++++ Supplied text

Logistics and funding:
A series of administration and research followed the R&D, such as plotting ideal show dates, understanding my budget for the different segments of the show and building a marketing plan.
Then, I started venue hunting. I felt deflated due to hire costs, lack of suitable space and not being taken seriously as an artist wanting to hire such a large space to host the work in, due to my age and the fact that this project is self-funded. I have put everything I have financially into this project. I have also been lucky enough to have been given the time of specialists willingly who felt there was a need for something like BOUND and believed in the work. The space struggle did not just stop at the venue hire but also when I went to hire studio space for creation and rehearsals.

++++++++

### Questions to answer
**1)** Echo the stretch of the logistics and funding text from "Then, I started" through "creation and rehearsals.".
**2)** According to the logistics and funding text, why did the writer feel deflated while venue hunting? Answer in one to three sentences.
**3)** Answer these questions from the logistics and funding text:
(a) What three pieces of administration and research are named as following the R&D?
(b) How is the project funded?
(c) Besides venue hire, where else did the space struggle continue?

++++ Extracted data

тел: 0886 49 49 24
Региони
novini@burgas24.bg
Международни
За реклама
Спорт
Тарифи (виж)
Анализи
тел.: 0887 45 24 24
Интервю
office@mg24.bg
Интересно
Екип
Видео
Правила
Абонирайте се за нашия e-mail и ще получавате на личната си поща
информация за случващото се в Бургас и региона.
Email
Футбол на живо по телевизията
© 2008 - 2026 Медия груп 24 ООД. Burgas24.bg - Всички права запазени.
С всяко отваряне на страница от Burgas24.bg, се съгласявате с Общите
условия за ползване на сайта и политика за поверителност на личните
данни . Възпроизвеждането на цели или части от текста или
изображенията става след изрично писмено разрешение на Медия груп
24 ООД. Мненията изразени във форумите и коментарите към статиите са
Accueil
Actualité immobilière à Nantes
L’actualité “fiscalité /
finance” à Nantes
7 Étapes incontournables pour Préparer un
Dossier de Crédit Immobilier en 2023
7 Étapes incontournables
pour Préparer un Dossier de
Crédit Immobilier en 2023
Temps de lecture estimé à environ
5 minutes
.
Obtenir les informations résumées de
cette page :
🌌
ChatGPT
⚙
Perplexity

++++++++
++++ Extracted data

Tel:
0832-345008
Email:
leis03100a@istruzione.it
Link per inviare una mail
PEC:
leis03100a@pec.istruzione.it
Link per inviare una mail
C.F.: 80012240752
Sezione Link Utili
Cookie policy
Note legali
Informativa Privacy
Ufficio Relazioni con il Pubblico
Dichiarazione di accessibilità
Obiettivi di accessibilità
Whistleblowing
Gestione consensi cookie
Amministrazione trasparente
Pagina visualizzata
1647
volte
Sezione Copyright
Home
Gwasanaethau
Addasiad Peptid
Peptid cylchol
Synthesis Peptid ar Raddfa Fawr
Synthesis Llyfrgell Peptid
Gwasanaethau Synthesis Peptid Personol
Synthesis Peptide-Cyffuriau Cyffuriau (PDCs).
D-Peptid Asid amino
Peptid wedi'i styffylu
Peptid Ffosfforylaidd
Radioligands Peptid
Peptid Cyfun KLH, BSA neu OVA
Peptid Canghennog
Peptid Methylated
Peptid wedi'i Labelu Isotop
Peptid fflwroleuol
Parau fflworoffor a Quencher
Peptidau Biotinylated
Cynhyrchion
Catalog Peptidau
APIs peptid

++++++++

### Responses for each task
**1)**
Then, I started venue hunting. I felt deflated due to hire costs, lack of suitable space and not being taken seriously as an artist wanting to hire such a large space to host the work in, due to my age and the fact that this project is self-funded. I have put everything I have financially into this project. I have also been lucky enough to have been given the time of specialists willingly who felt there was a need for something like BOUND and believed in the work. The space struggle did not just stop at the venue hire but also when I went to hire studio space for creation and rehearsals.

**2)** The writer felt deflated because of hire costs and a lack of suitable space. The writer also felt they were not taken seriously as an artist wanting to hire such a large space, because of their age and because the project is self-funded.

**3)**
(a) Plotting ideal show dates, understanding the budget for the different segments of the show, and building a marketing plan.
(b) It is self-funded.
(c) In hiring studio space for creation and rehearsals.